Мой бывший пациент - Анна Григорьевна Владимирова
— Ты — необыкновенная, Ива. Как Горький мог тебя отпустить? — прошептал вдруг тихо Князев. — Но ваш с ним пуэр все же редкое дерьмо.
Я посмотрела на него и улыбнулась, потом нежно погладила его по щеке и поцеловала.

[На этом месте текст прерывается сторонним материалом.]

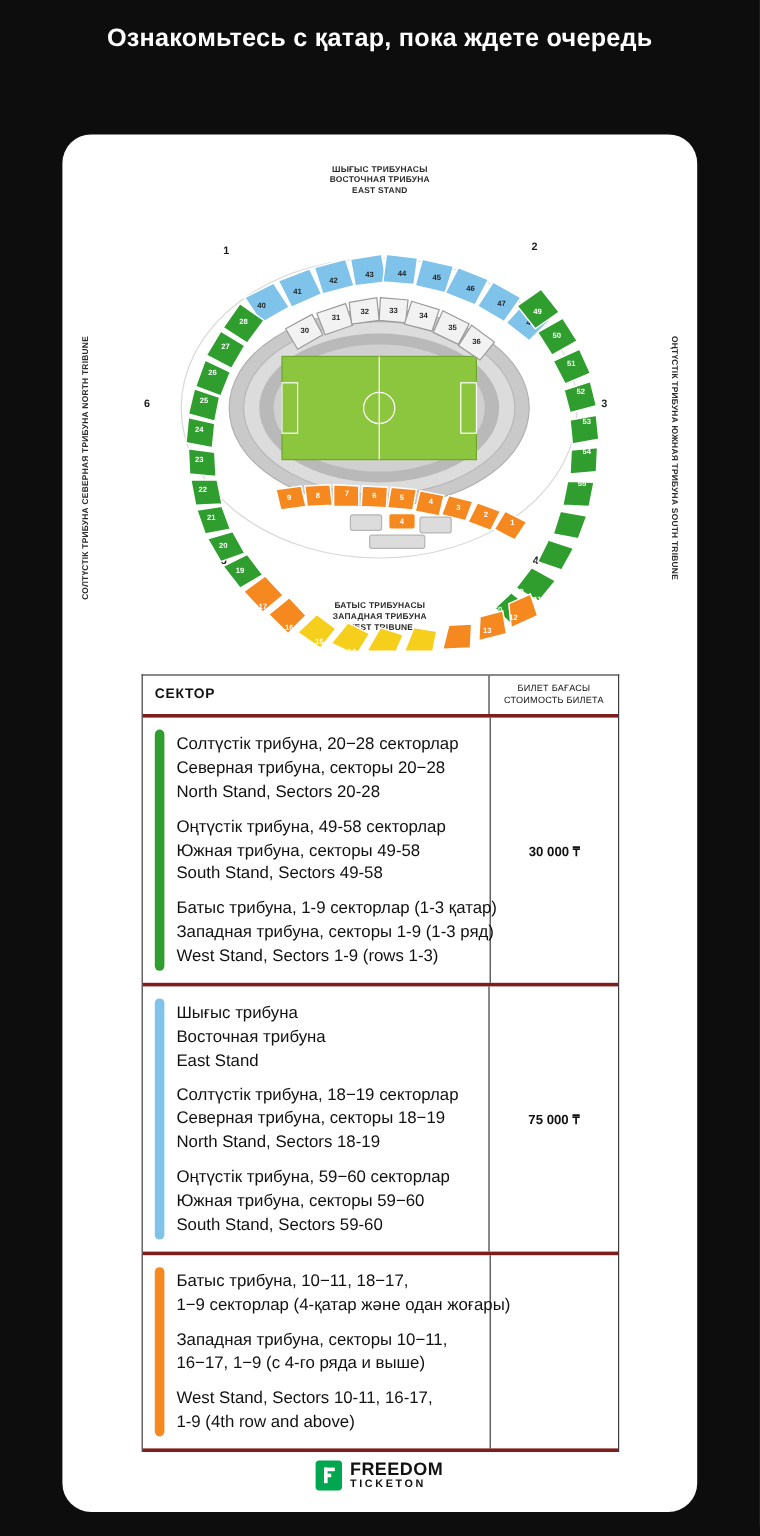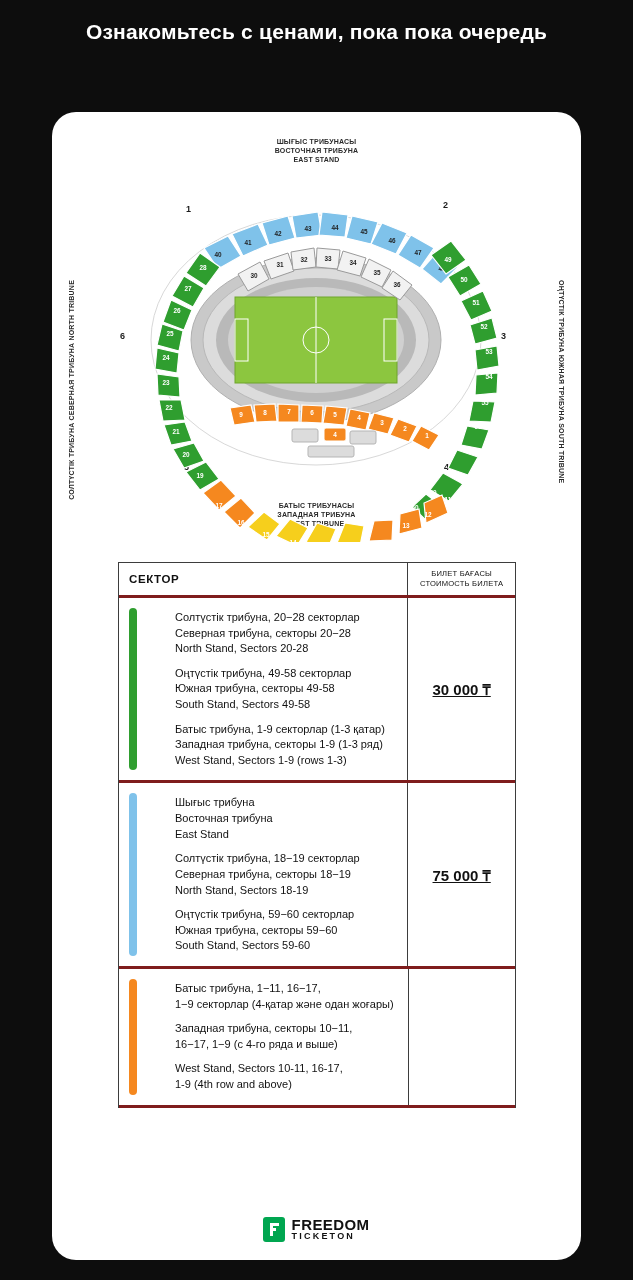--- a/index.html
+++ b/index.html
@@ -120,31 +120,29 @@
   .colorbar {
     width: 8px;
     border-radius: 4px;
     flex: 0 0 8px;
     margin-right: 10px;
   }
   .groups { flex: 1; padding: 2px 0; }
   .grp { margin-bottom: 9px; }
   .grp:last-child { margin-bottom: 0; }
   .grp div {
-    font-size: 11px;
+    font-size: 14px;
     line-height: 1.42;
     color: #111;
     white-space: nowrap;
-    margin-left: 28px;
   }
   .price {
-    font-size: 15px;
+    font-size: 11px;
     font-weight: bold;
     color: #111;
-    text-decoration: underline;
   }
   
   .footer {
     position: absolute;
     left: 0; right: 1px; bottom: 18px;
     display: flex;
     align-items: flex-start;
     justify-content: center;
     gap: 7px;
     margin-top: 36px;
@@ -181,21 +179,21 @@
   }
   .logo-text .l2 {
     font-size: 9px; font-weight: bold; color: #111; letter-spacing: 2.2px;
   }
 </style>
 </head>
 <body>
 
 <div id="page">
 
-  <div class="page-title">Ознакомьтесь с ценами, пока пока очередь</div>
+  <div class="page-title">Ознакомьтесь с қатар, пока ждете очередь</div>
 
   <div class="card">
 
     <div class="map-wrap">
 
       <div class="map-label east">
         <div>ШЫҒЫС ТРИБУНАСЫ</div>
         <div>ВОСТОЧНАЯ ТРИБУНА</div>
         <div>EAST STAND</div>
       </div>
@@ -463,21 +461,21 @@
         <div class="td-right">
           <span class="price">75 000 ₸</span>
         </div>
       </div>
 
       <div class="trow">
         <div class="td-left">
           <div class="colorbar" style="background:#f5881f"></div>
           <div class="groups">
             <div class="grp">
-              <div>Батыс трибуна, 1−11, 16−17,</div>
+              <div>Батыс трибуна, 10−11, 18−17,</div>
               <div>1−9 секторлар (4-қатар және одан жоғары)</div>
             </div>
             <div class="grp">
               <div>Западная трибуна, секторы 10−11,</div>
               <div>16−17, 1−9 (с 4-го ряда и выше)</div>
             </div>
             <div class="grp">
               <div>West Stand, Sectors 10-11, 16-17,</div>
               <div>1-9 (4th row and above)</div>
             </div>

— Спи, — прошептала в губы.
А сама вылезла из кровати, тихо скользнула из комнаты и прикрыла двери. Чтобы тут же задохнуться немой болью и отчаянием. Кое-как одевшись, я вытянула пачку сигарет с дальней полки кухонного шкафа и вышла на улицу… и тут же сдавленно всхлипнула, стараясь не разреветься. Слезы покатились по щекам, в груди невыносимо сдавило, и я поспешила чиркнуть зажигалкой.
Ну а что ты хотела, Ива? Что можно кого-то просто так пристрелить?..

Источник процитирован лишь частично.